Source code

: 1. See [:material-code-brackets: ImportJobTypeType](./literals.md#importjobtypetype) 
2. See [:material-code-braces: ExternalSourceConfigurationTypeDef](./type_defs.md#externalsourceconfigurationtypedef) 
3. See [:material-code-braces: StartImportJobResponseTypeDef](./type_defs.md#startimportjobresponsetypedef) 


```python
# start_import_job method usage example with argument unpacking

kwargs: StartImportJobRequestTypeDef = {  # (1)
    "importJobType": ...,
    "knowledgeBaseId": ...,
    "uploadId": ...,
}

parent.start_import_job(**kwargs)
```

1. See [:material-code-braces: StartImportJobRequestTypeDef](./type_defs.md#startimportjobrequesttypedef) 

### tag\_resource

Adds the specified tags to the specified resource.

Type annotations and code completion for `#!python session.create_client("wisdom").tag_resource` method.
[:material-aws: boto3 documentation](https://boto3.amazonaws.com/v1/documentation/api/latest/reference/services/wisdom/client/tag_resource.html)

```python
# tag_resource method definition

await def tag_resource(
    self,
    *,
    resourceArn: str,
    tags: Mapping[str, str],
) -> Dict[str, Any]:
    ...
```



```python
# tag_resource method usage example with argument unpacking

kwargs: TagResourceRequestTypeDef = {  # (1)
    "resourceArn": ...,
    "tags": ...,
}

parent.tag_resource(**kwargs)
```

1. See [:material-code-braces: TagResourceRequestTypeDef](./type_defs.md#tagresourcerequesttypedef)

==

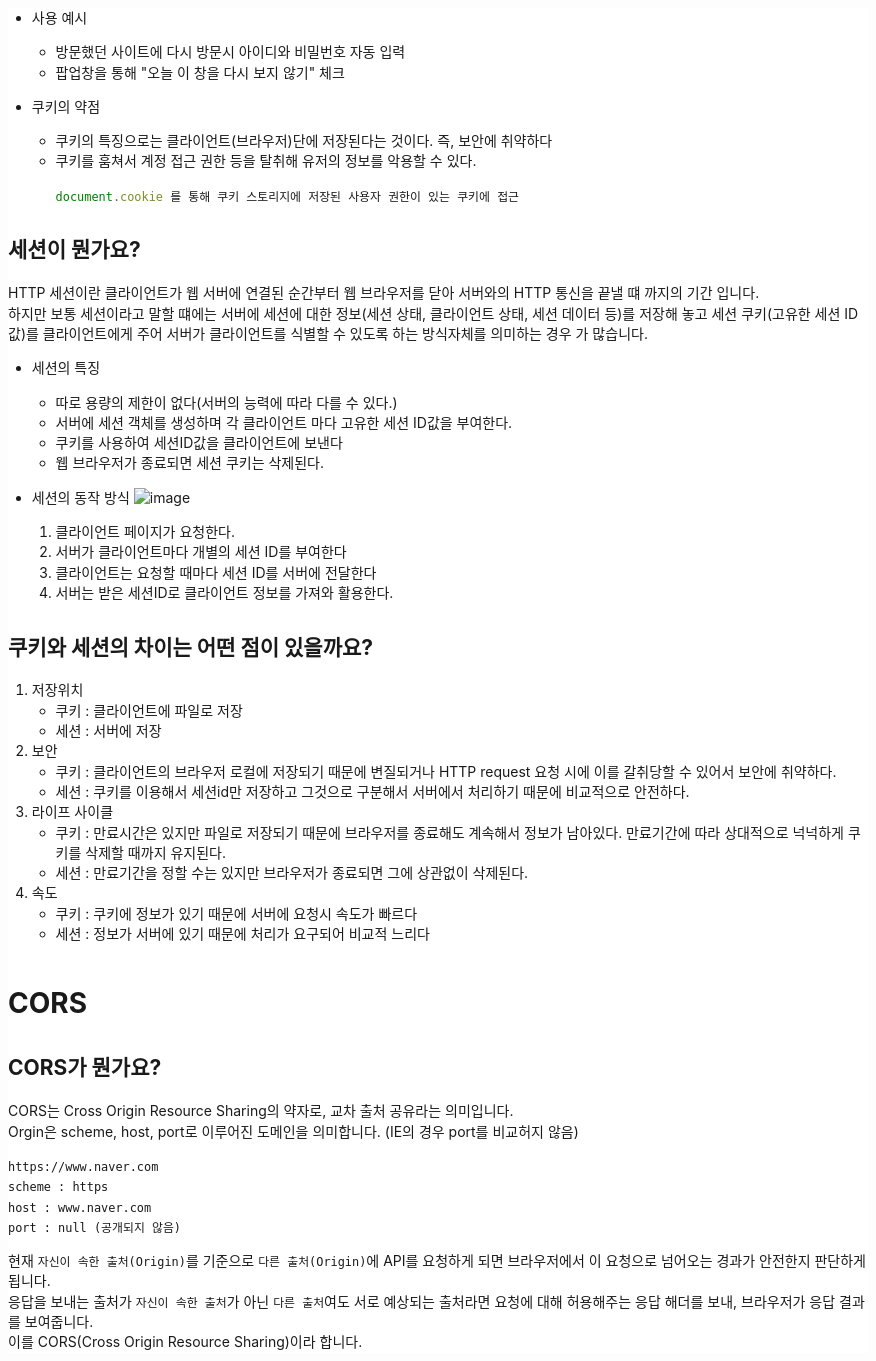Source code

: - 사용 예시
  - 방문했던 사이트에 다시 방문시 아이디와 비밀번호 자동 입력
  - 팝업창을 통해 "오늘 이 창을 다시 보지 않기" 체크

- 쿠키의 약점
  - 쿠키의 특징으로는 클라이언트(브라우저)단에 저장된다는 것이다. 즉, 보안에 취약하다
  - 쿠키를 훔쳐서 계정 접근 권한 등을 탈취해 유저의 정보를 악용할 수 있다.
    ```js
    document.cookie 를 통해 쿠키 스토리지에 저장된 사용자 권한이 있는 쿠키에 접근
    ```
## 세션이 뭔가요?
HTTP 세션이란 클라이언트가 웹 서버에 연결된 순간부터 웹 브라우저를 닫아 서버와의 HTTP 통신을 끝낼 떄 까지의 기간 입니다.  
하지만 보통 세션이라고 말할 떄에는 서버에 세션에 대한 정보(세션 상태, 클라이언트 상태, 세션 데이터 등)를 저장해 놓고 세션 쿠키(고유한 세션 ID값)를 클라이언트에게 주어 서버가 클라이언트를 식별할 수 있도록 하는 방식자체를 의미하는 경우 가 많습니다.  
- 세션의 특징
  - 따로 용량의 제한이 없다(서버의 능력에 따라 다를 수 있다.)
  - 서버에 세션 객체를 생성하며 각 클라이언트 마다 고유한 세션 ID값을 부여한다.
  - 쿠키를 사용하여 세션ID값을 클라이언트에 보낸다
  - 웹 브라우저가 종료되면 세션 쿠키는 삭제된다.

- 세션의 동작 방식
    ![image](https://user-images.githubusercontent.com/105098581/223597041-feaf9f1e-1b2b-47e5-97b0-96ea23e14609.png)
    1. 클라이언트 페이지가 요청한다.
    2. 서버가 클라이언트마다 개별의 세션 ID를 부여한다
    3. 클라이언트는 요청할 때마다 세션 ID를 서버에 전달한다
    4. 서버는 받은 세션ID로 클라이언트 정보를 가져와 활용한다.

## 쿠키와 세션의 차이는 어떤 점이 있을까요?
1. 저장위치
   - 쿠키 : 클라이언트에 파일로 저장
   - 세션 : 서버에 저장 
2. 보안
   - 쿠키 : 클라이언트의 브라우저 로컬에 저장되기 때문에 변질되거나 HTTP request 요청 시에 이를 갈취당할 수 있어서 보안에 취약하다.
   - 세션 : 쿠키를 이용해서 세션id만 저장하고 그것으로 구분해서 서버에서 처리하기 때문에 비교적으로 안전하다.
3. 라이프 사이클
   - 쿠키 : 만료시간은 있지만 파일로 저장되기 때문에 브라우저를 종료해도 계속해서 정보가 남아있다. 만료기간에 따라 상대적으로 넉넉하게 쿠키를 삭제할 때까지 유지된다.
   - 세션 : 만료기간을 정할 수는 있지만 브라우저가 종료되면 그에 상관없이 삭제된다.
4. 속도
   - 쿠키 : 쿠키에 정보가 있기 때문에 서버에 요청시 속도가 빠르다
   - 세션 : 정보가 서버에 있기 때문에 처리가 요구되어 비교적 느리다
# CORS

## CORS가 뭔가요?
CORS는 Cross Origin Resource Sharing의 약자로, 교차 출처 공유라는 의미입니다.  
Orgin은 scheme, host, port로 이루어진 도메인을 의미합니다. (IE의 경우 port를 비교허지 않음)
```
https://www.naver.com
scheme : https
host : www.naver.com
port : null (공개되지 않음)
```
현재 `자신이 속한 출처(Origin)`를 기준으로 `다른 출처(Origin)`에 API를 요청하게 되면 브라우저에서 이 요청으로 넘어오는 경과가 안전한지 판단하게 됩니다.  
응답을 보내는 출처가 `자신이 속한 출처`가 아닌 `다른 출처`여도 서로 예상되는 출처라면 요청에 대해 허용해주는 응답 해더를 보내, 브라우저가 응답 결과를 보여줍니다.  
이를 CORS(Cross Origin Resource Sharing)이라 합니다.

### THE TASK
Output only an exact transcription of the lines above from the one with "- 쿠키 : 만료시간은" up to and including the one with "CORS는 Cross Origin".

### WRITTEN SOLUTION
   - 쿠키 : 만료시간은 있지만 파일로 저장되기 때문에 브라우저를 종료해도 계속해서 정보가 남아있다. 만료기간에 따라 상대적으로 넉넉하게 쿠키를 삭제할 때까지 유지된다.
   - 세션 : 만료기간을 정할 수는 있지만 브라우저가 종료되면 그에 상관없이 삭제된다.
4. 속도
   - 쿠키 : 쿠키에 정보가 있기 때문에 서버에 요청시 속도가 빠르다
   - 세션 : 정보가 서버에 있기 때문에 처리가 요구되어 비교적 느리다
# CORS

## CORS가 뭔가요?
CORS는 Cross Origin Resource Sharing의 약자로, 교차 출처 공유라는 의미입니다.  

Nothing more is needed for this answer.